━━━━━ Source extract ━━━━━
There are major flaws to your supposed solution, as I have pointed out, and you make no references to the facts of reality to support your conclusions. In Objectivism, all knowledge is reducible to the facts of reality -- something that you can point to and say this is what I mean. But, in your terminology, that would be anthropocentric, and therefore irrelevant, which means to say that you, in fact, reject Objectivism.

I think this pretty much sums up my view as well. When one makes a claim to have discovered a significant flaw in a philosopher's ideas, it is inadequate to simply dismiss her formulations by implicitly re-stating the ideas of her philosophical predecessors (Plato and Kant) when her epistemology indeed corrects the errors of those predecessors. Furthermore, one has to demonstrate a more than superficial grasp of the ideas one claims to be refuting, and a more than superficial grasp of the errors of her philosophical predecessors. This is particularly true when one is grappling with a subject such as Universals, a subject which has been at the core of Western philosophy's 2500 year history. The originator of this thread, unfortunately, has demonstrated neither.
━━━━━
**Activity A**
Pull out every line of the records below that contains the string "gauge", treating uppercase and lowercase as different.
The Objectivism passage has nothing to do with the records.
━━━━━ The records ━━━━━
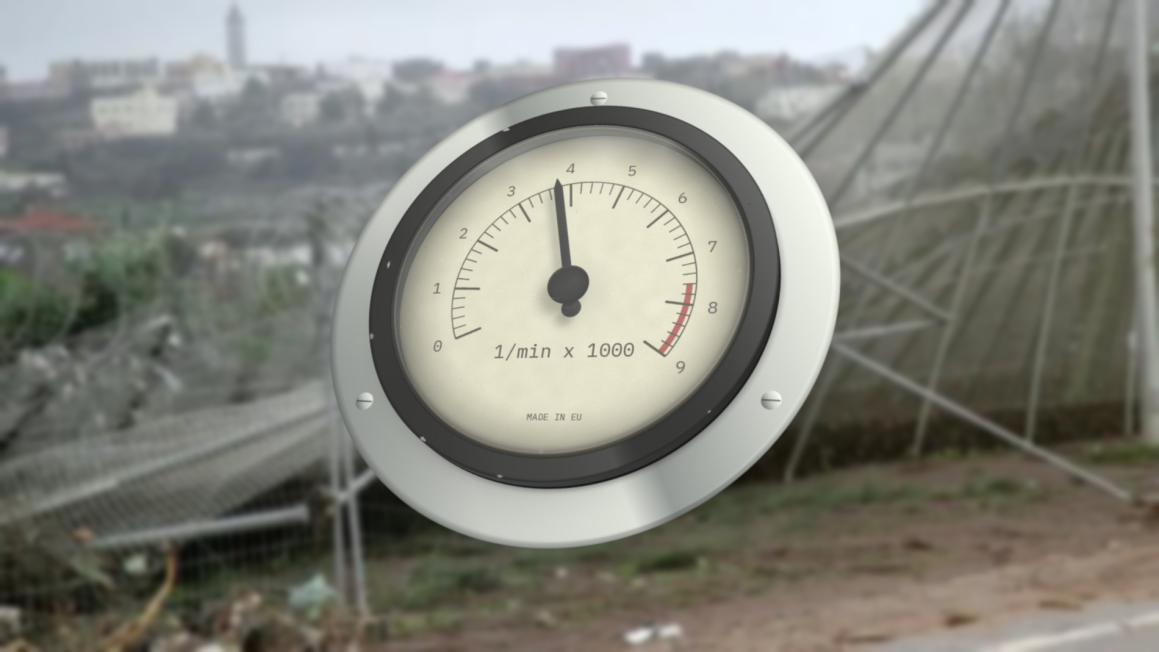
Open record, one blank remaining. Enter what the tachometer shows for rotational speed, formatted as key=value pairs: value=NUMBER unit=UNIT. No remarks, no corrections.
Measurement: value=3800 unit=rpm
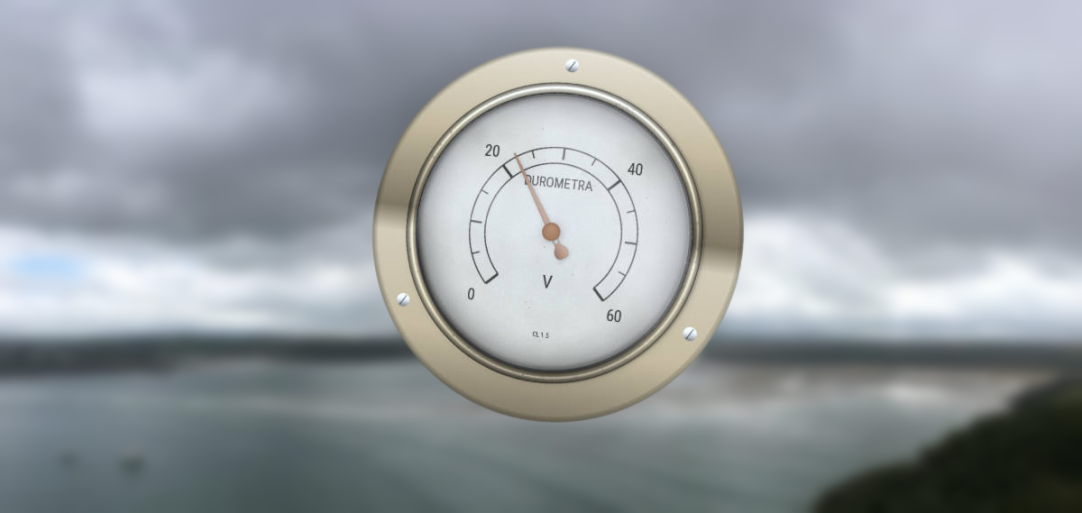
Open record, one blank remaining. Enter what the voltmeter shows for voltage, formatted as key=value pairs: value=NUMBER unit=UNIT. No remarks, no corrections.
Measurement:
━━━━━
━━━━━ The records ━━━━━
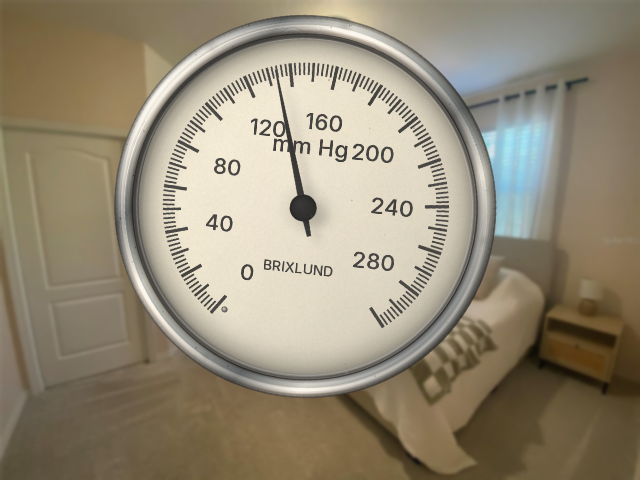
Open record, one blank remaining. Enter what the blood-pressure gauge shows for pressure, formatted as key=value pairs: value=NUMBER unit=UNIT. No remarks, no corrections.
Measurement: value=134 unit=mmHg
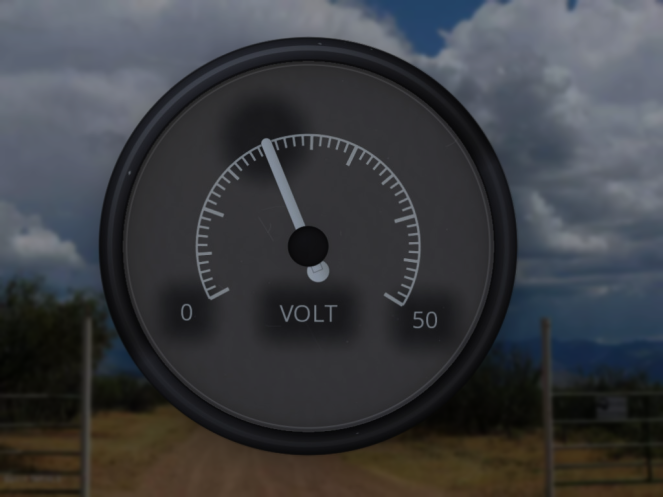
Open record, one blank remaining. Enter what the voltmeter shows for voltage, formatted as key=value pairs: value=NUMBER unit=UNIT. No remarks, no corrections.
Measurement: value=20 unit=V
━━━━━
━━━━━ The records ━━━━━
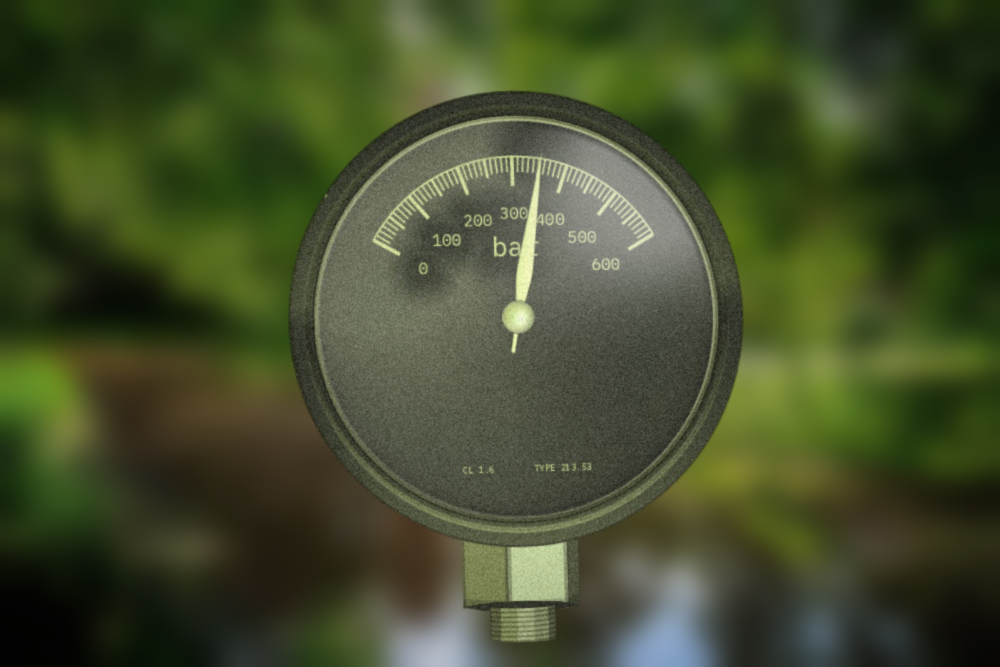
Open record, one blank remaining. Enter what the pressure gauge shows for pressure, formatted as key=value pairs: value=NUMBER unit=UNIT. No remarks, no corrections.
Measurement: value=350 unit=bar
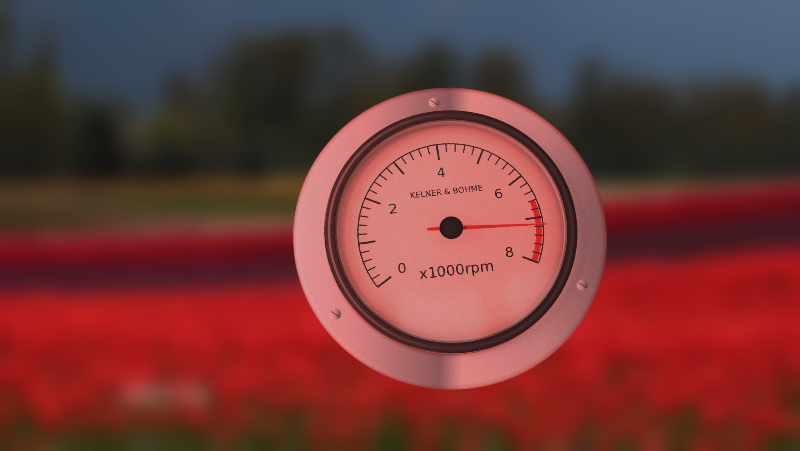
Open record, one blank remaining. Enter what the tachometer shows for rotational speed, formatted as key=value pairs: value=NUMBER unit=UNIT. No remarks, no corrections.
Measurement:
━━━━━
**Activity B**
Reproduce the Objectivism passage word for word, in full.

**Written solution A**
Open record, one blank remaining. Enter what the blood-pressure gauge shows for pressure, formatted as key=value pairs: value=NUMBER unit=UNIT. No remarks, no corrections.
Open record, one blank remaining. Enter what the pressure gauge shows for pressure, formatted as key=value pairs: value=NUMBER unit=UNIT. No remarks, no corrections.

**Written solution B**
There are major flaws to your supposed solution, as I have pointed out, and you make no references to the facts of reality to support your conclusions. In Objectivism, all knowledge is reducible to the facts of reality -- something that you can point to and say this is what I mean. But, in your terminology, that would be anthropocentric, and therefore irrelevant, which means to say that you, in fact, reject Objectivism.

I think this pretty much sums up my view as well. When one makes a claim to have discovered a significant flaw in a philosopher's ideas, it is inadequate to simply dismiss her formulations by implicitly re-stating the ideas of her philosophical predecessors (Plato and Kant) when her epistemology indeed corrects the errors of those predecessors. Furthermore, one has to demonstrate a more than superficial grasp of the ideas one claims to be refuting, and a more than superficial grasp of the errors of her philosophical predecessors. This is particularly true when one is grappling with a subject such as Universals, a subject which has been at the core of Western philosophy's 2500 year history. The originator of this thread, unfortunately, has demonstrated neither.